Ich bin keine Kurdin, keine Schiitin, auch keine Alevitin, ich gehöre zu keiner der Gruppen, die Erdogan besonders gerne benutzt, um zu hetzen. Meine Familie gehört zu den Sunniten, Erdogans Lieblings-Muslime. „Wie kannst du eine Terroristen-Partei unterstützen?“, fragt meine Freundin in Istanbul, die während der Gezi-Proteste noch in der ersten Reihe stand, um für Demokratie und Toleranz zu demonstrieren. „Demirtas macht mir Hoffnung auf eine Türkei, wie ich sie mir wünsche“, habe ich geantwortet. Er reagiert besonnen, wenn Erdogan ihn mit rhetorischen Giftpfeilen beschießt. Einmal sagte der Präsident öffentlich, dass Demirtas’ Bruder in den Bergen aufgewachsen sei und noch immer dort lebe, dass Demirtas von dort seine Anweisungen bekäme und wenn er könnte, zu ihm auf den Berg laufen würde. Demirtas antwortete ihm: „Wenn ich glauben würde, dass die Berge die Lösung sind, wäre ich längst dort. In die Berge zu gehen, ist nicht schwer. Schwer ist es, mich hier mit Ihnen von Angesicht zu Angesicht auseinandersetzen zu müssen. Wir haben den schwereren Weg gewählt.“

Man muss wissen, wo man herkommt, damit man weiß, wo man hinwill. Doch wo es bei anderen eine einzige innere Stimme gibt, die einem hilft zu bestimmen, wohin man gehören will und wohin nicht, ist es bei mir ein ganzer Chor, der wild durcheinander singt. Doch der eine Teil in mir verstummt immer mehr. Heimat ist ein emotional aufgeladener Bezugspunkt, aus dem heraus man sich definiert. So kann ich für mich sagen, dass Heimat etwas ist, das mich geprägt hat. Auch in meiner Heimat passieren Dinge, die mich wütend machen, aber ich kann ihnen auf den Grund gehen oder es zumindest versuchen. Ich fühlte mich immer als Botschafterin beider Länder, mal als türkische, mal als deutsche. Die türkische Sicht ist zwischen Tränengas und Wasserwerfen, zwischen Bomben und sinnlosem Töten irgendwann verloren gegangen. Wie vermutlich viele Kinder türkischer Eltern und Großeltern in Deutschland sind wir mittlerweile so bundesrepublikanisch, dass wir unser Politikverständnis auf die Türkei übertragen, was die Diskrepanz noch größer macht, als sie von innen heraus zu erleben.

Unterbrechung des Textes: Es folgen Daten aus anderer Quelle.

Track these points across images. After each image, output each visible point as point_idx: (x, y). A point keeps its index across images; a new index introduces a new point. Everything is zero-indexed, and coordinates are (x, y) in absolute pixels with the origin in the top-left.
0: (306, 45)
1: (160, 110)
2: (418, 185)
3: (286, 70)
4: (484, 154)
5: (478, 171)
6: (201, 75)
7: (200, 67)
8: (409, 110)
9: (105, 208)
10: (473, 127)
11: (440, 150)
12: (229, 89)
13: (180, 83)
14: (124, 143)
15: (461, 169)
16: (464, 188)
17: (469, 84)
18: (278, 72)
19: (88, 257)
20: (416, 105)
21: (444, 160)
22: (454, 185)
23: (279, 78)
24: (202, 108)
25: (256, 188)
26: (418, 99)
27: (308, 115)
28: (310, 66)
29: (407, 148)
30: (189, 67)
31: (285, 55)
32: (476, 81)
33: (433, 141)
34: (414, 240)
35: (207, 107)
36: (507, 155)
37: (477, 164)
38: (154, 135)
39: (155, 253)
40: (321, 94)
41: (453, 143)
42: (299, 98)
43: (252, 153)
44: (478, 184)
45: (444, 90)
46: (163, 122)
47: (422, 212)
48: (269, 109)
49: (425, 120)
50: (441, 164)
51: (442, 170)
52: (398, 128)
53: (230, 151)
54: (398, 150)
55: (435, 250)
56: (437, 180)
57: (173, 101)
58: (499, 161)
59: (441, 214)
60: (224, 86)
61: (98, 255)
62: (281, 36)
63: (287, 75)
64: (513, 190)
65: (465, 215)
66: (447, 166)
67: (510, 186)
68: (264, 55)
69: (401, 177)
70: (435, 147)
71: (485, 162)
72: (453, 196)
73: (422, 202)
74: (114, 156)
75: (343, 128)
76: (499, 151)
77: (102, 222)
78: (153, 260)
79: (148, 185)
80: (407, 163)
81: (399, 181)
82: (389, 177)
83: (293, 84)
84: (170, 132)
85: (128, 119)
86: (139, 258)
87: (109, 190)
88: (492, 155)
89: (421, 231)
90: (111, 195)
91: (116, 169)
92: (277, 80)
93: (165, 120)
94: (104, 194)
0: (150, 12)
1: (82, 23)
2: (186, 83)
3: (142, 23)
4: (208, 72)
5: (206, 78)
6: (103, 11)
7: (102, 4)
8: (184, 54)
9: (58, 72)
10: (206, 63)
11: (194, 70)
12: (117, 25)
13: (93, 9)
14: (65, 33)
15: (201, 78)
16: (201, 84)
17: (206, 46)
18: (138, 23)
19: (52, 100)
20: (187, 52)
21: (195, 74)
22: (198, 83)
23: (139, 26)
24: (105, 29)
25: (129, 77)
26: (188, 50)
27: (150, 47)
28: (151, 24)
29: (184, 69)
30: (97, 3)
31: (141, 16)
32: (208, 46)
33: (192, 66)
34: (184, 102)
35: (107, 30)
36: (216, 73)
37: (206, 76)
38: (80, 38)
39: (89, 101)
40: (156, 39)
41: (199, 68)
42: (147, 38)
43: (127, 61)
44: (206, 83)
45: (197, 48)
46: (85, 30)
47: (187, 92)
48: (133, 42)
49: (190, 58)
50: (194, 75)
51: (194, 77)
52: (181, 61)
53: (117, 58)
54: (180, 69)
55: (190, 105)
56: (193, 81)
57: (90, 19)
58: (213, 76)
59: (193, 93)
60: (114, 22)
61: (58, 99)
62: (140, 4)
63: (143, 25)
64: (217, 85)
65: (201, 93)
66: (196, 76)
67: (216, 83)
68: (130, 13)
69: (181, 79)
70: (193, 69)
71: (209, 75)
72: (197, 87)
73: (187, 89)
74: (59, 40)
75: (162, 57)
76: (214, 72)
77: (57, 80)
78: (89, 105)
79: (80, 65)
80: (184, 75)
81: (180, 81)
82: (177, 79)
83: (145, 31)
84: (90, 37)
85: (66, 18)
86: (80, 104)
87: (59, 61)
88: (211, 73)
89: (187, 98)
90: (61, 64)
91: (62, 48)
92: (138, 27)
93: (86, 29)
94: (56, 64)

Der Blick meines Vaters auf die Dinge gab mir Orientierung. Was ich mühsam versuchte zu verstehen, hat er oft mit einem Satz auf den Punkt gebracht. Ich habe nicht den Mut, ihn jetzt nach diesem Satz zu fragen. Ich habe Angst, dass er mir diesmal nicht gefällt. Und während ich seine Nummer in die Tastatur drücke, stelle ich mir nur vor, was er sagen könnte, um mir ein wenig Halt zu geben.